• _YOUR GOAL_:
Set down, in full, every record in the block.

• _INFORMATION_:
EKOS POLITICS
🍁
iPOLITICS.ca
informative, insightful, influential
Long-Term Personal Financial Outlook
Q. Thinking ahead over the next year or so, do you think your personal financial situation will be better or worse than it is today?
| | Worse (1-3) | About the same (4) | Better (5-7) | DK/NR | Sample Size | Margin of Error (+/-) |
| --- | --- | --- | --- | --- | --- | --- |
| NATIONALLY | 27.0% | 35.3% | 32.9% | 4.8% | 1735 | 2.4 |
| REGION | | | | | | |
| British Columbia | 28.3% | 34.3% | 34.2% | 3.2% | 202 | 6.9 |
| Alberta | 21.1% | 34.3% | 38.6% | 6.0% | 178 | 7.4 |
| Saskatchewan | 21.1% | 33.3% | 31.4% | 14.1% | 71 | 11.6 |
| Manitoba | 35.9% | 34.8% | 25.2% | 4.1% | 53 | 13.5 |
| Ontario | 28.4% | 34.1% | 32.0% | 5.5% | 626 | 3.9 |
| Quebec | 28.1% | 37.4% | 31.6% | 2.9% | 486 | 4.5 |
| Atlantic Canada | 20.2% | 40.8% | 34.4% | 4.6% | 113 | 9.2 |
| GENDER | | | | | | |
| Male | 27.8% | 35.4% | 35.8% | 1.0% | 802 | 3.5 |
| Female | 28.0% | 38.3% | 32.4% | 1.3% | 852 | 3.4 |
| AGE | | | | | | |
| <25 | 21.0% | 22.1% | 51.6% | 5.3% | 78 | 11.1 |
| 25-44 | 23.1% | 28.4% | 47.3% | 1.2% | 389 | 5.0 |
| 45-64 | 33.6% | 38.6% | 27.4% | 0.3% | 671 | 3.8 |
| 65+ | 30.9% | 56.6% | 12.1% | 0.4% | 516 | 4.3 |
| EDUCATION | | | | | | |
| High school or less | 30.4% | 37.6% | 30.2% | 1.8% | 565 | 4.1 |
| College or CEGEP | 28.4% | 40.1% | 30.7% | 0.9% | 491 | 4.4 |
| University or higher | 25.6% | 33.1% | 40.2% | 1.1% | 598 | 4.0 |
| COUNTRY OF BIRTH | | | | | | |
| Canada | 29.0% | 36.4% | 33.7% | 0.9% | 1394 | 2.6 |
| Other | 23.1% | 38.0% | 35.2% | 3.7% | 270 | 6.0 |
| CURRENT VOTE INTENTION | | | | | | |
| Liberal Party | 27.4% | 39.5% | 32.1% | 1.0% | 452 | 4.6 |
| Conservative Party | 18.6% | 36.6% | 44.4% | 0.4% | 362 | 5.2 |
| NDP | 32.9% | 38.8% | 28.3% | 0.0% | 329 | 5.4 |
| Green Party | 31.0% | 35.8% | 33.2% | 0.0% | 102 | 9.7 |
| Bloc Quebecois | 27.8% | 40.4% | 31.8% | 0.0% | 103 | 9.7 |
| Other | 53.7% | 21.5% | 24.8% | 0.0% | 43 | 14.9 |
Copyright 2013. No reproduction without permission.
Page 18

• _RESPONSE TO THIS EXERCISE_:
EKOS POLITICS
🍁
iPOLITICS.ca
informative, insightful, influential
Long-Term Personal Financial Outlook
Q. Thinking ahead over the next year or so, do you think your personal financial situation will be better or worse than it is today?
| | Worse (1-3) | About the same (4) | Better (5-7) | DK/NR | Sample Size | Margin of Error (+/-) |
| --- | --- | --- | --- | --- | --- | --- |
| NATIONALLY | 27.0% | 35.3% | 32.9% | 4.8% | 1735 | 2.4 |
| REGION | | | | | | |
| British Columbia | 28.3% | 34.3% | 34.2% | 3.2% | 202 | 6.9 |
| Alberta | 21.1% | 34.3% | 38.6% | 6.0% | 178 | 7.4 |
| Saskatchewan | 21.1% | 33.3% | 31.4% | 14.1% | 71 | 11.6 |
| Manitoba | 35.9% | 34.8% | 25.2% | 4.1% | 53 | 13.5 |
| Ontario | 28.4% | 34.1% | 32.0% | 5.5% | 626 | 3.9 |
| Quebec | 28.1% | 37.4% | 31.6% | 2.9% | 486 | 4.5 |
| Atlantic Canada | 20.2% | 40.8% | 34.4% | 4.6% | 113 | 9.2 |
| GENDER | | | | | | |
| Male | 27.8% | 35.4% | 35.8% | 1.0% | 802 | 3.5 |
| Female | 28.0% | 38.3% | 32.4% | 1.3% | 852 | 3.4 |
| AGE | | | | | | |
| <25 | 21.0% | 22.1% | 51.6% | 5.3% | 78 | 11.1 |
| 25-44 | 23.1% | 28.4% | 47.3% | 1.2% | 389 | 5.0 |
| 45-64 | 33.6% | 38.6% | 27.4% | 0.3% | 671 | 3.8 |
| 65+ | 30.9% | 56.6% | 12.1% | 0.4% | 516 | 4.3 |
| EDUCATION | | | | | | |
| High school or less | 30.4% | 37.6% | 30.2% | 1.8% | 565 | 4.1 |
| College or CEGEP | 28.4% | 40.1% | 30.7% | 0.9% | 491 | 4.4 |
| University or higher | 25.6% | 33.1% | 40.2% | 1.1% | 598 | 4.0 |
| COUNTRY OF BIRTH | | | | | | |
| Canada | 29.0% | 36.4% | 33.7% | 0.9% | 1394 | 2.6 |
| Other | 23.1% | 38.0% | 35.2% | 3.7% | 270 | 6.0 |
| CURRENT VOTE INTENTION | | | | | | |
| Liberal Party | 27.4% | 39.5% | 32.1% | 1.0% | 452 | 4.6 |
| Conservative Party | 18.6% | 36.6% | 44.4% | 0.4% | 362 | 5.2 |
| NDP | 32.9% | 38.8% | 28.3% | 0.0% | 329 | 5.4 |
| Green Party | 31.0% | 35.8% | 33.2% | 0.0% | 102 | 9.7 |
| Bloc Quebecois | 27.8% | 40.4% | 31.8% | 0.0% | 103 | 9.7 |
| Other | 53.7% | 21.5% | 24.8% | 0.0% | 43 | 14.9 |
Copyright 2013. No reproduction without permission.
Page 18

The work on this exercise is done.